Which lines in the data below contain the word "center"? Copy each of them.

▸ **Data**:
- Opening Delimiter -
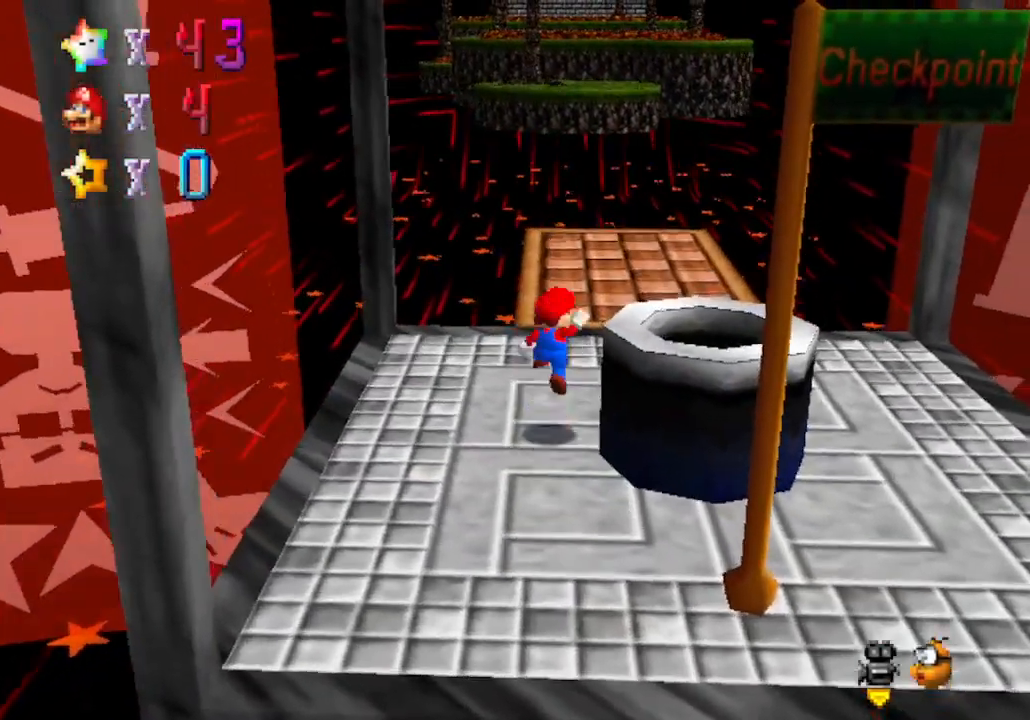
{"buttons": ["B"], "left_stick": "up", "events": [[67, "A", "up"], [450, "B", "down"]]}
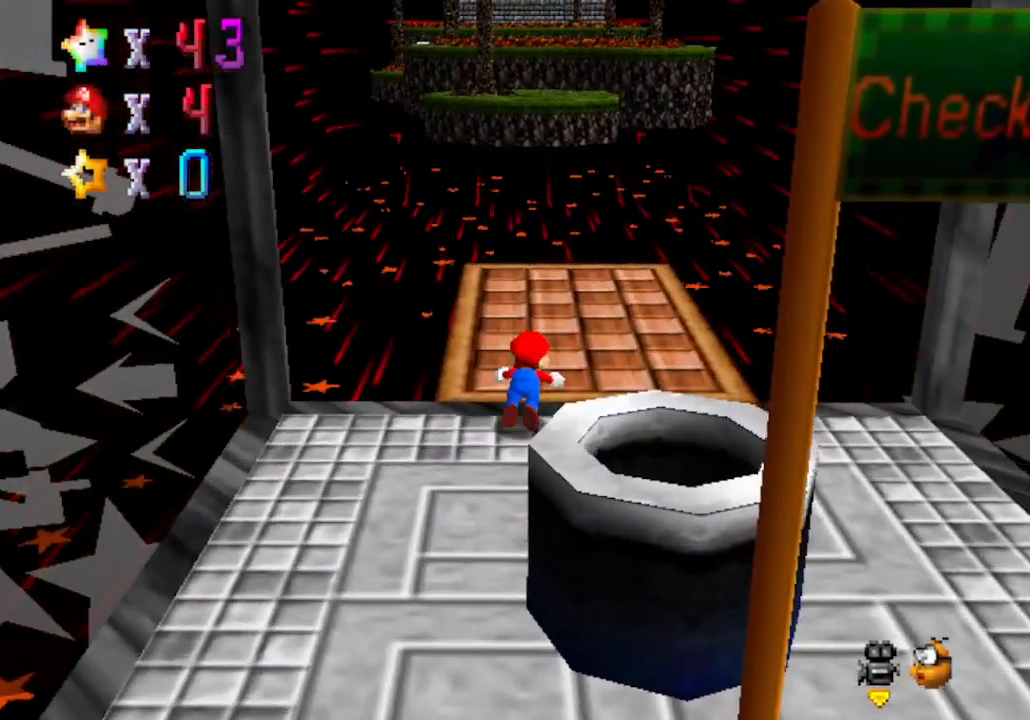
{"buttons": [], "left_stick": "down", "events": [[133, "A", "down"], [133, "B", "up"], [133, "left_stick", "center"], [217, "left_stick", "down"], [450, "A", "up"]]}
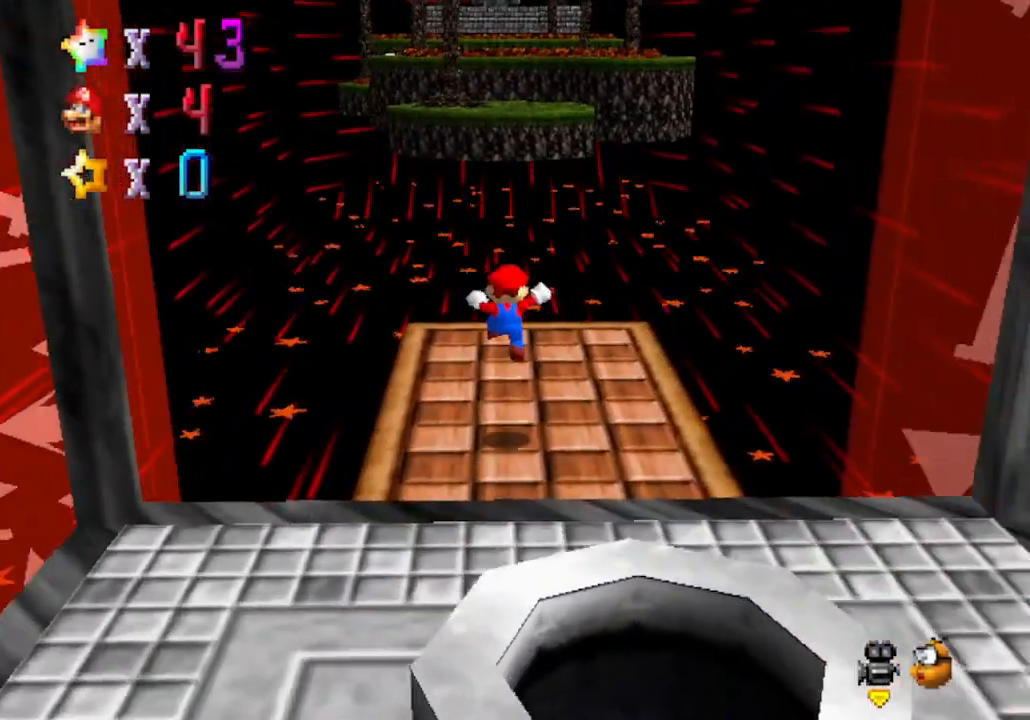
{"buttons": [], "left_stick": "center", "events": [[33, "left_stick", "center"]]}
- Closing Delimiter -
▸ **Solution for this problem**:
{"buttons": [], "left_stick": "down", "events": [[133, "A", "down"], [133, "B", "up"], [133, "left_stick", "center"], [217, "left_stick", "down"], [450, "A", "up"]]}
{"buttons": [], "left_stick": "center", "events": [[33, "left_stick", "center"]]}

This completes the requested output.